Centré sur les enjeux et défis de la migration, le deuxième panel a permis de revenir sur les politiques publiques mondiales et les cadres réglementaires qui régissent la migration notamment les agendas 2030 des Nations Unies et 2063 de l’Union Africaine où les Etats sont encouragés à se doter de politiques migratoires. Il a été souligné qu’au niveau de la CEDEAO, un protocole a été signé pour la libre circulation des personnes dans les pays membres avec une panoplie de mesures règlementaires visant à encadrer la mobilité des populations.
Un des panélistes, psychologue, Mr Ousmane Ndiaye (panéliste) considère la migration comme un projet familiale où dans la plupart des cas un discours venant de la famille est tenu aux jeunes devenant une charge mentale.

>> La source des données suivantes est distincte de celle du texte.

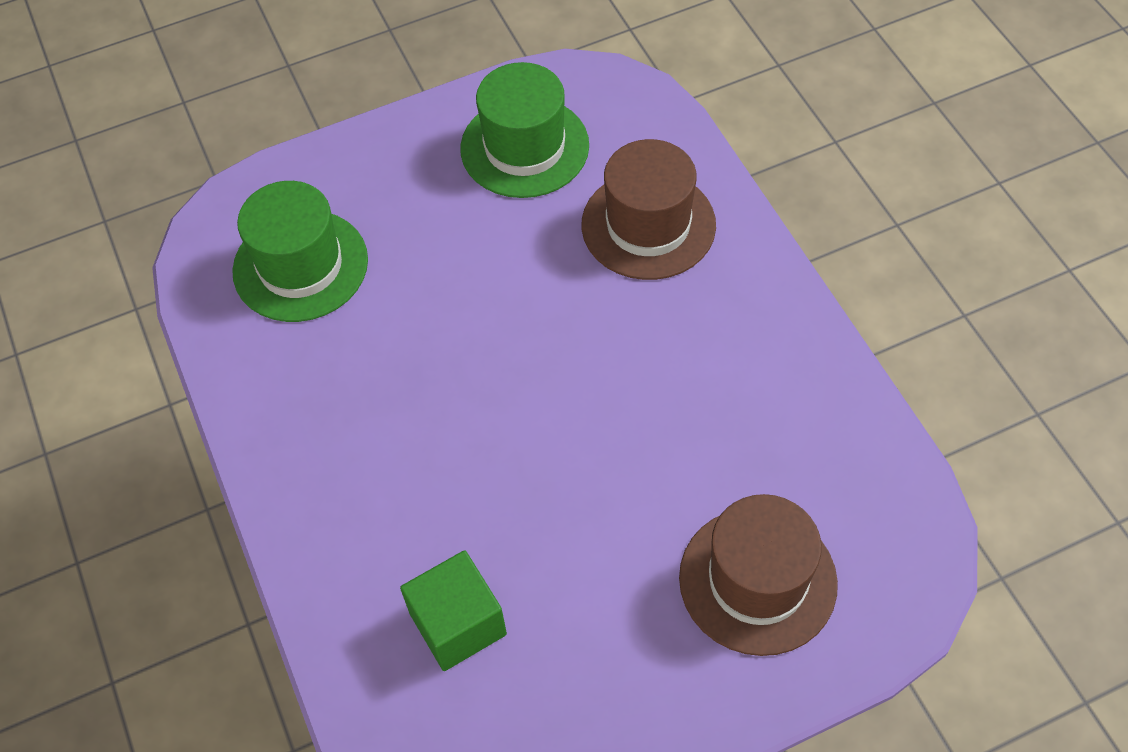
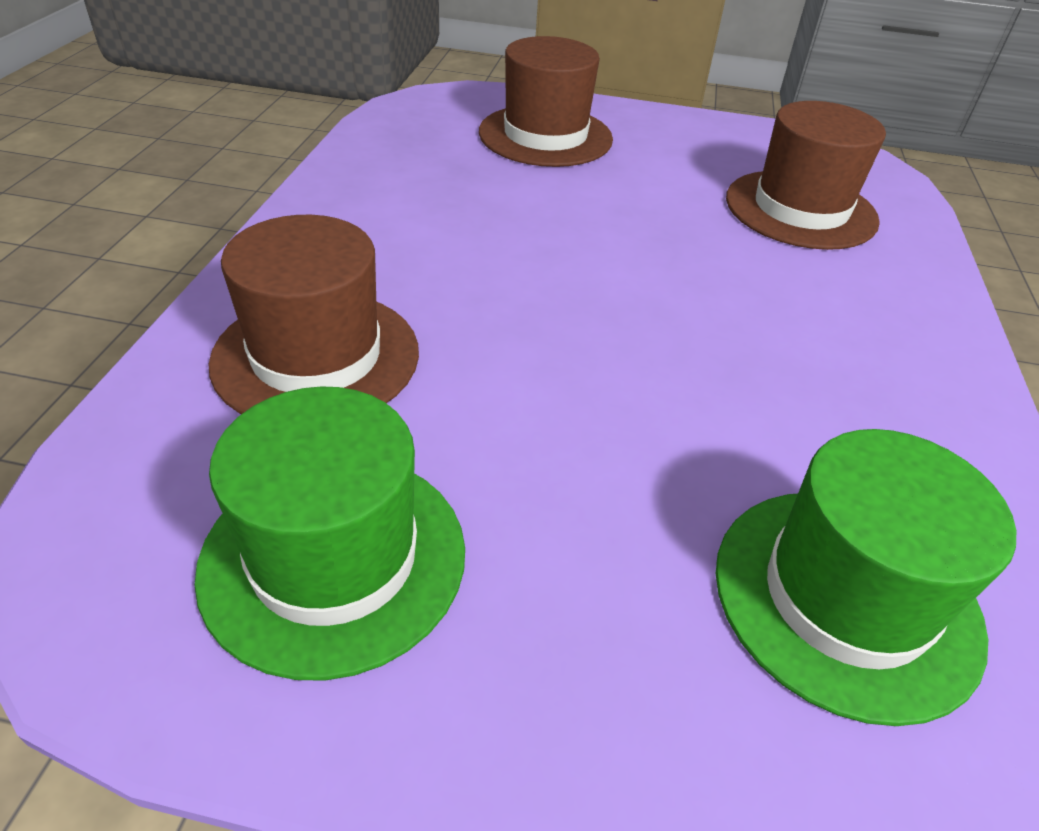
camera: 150 degrees left, 15 degrees down
(458, 624) = (800, 209): green cube -> brown hat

Il plaide pour une prise en charge socio-économique pour aider ceux qui veulent partir dans les meilleures conditions et pour une communication accrue avec les jeunes pour une prise de conscience. Le psychologue demande à l’Etat de mettre en place des actions ou mécanismes pour que la migration puisse rester une option et non une alternative. Selon lui, les autorités doivent récupérer les ressources et industrialiser le pays afin d’éviter le chômage massif des jeunes.
Migrant de retour, Mame Cheikh Kane a partagé diverses causes qui poussent les jeunes à migrer surtout de façon irrégulière. Devenu jeune entrepreneur à Touba, il dénonce l’arnaque au niveau des ambassades, les coûts exorbitants des visas souvent refusés ; le manque de soutien de l’Etat, la faiblesse de la monnaie CFA au détriment des monnaies étrangères telles que l’Euro, la vie chère, le coût des matières premières, le manque d’appui aux migrants de retour, entre autres. Tous ces facteurs, d’après lui, favorisent le départ des jeunes vers d’autres horizons indiquant qu’il faut des projets concrets pour permettre aux jeunes de rester au pays.
Ce deuxième panel est modéré par Dr Ndèye Coumba Diouf experte en migration à IPAR Think Tank a réuni M. Moussa Diallo, Journaliste Spécialiste en migration, Mame Cheikh Kane Migrant de retour et jeune entrepreneur à Touba, Fatou Khouma Chargée de communication et de plaidoyer au Consortium Jeunesse Sénégal et le professeur Ousmane Ndiaye, psychologue.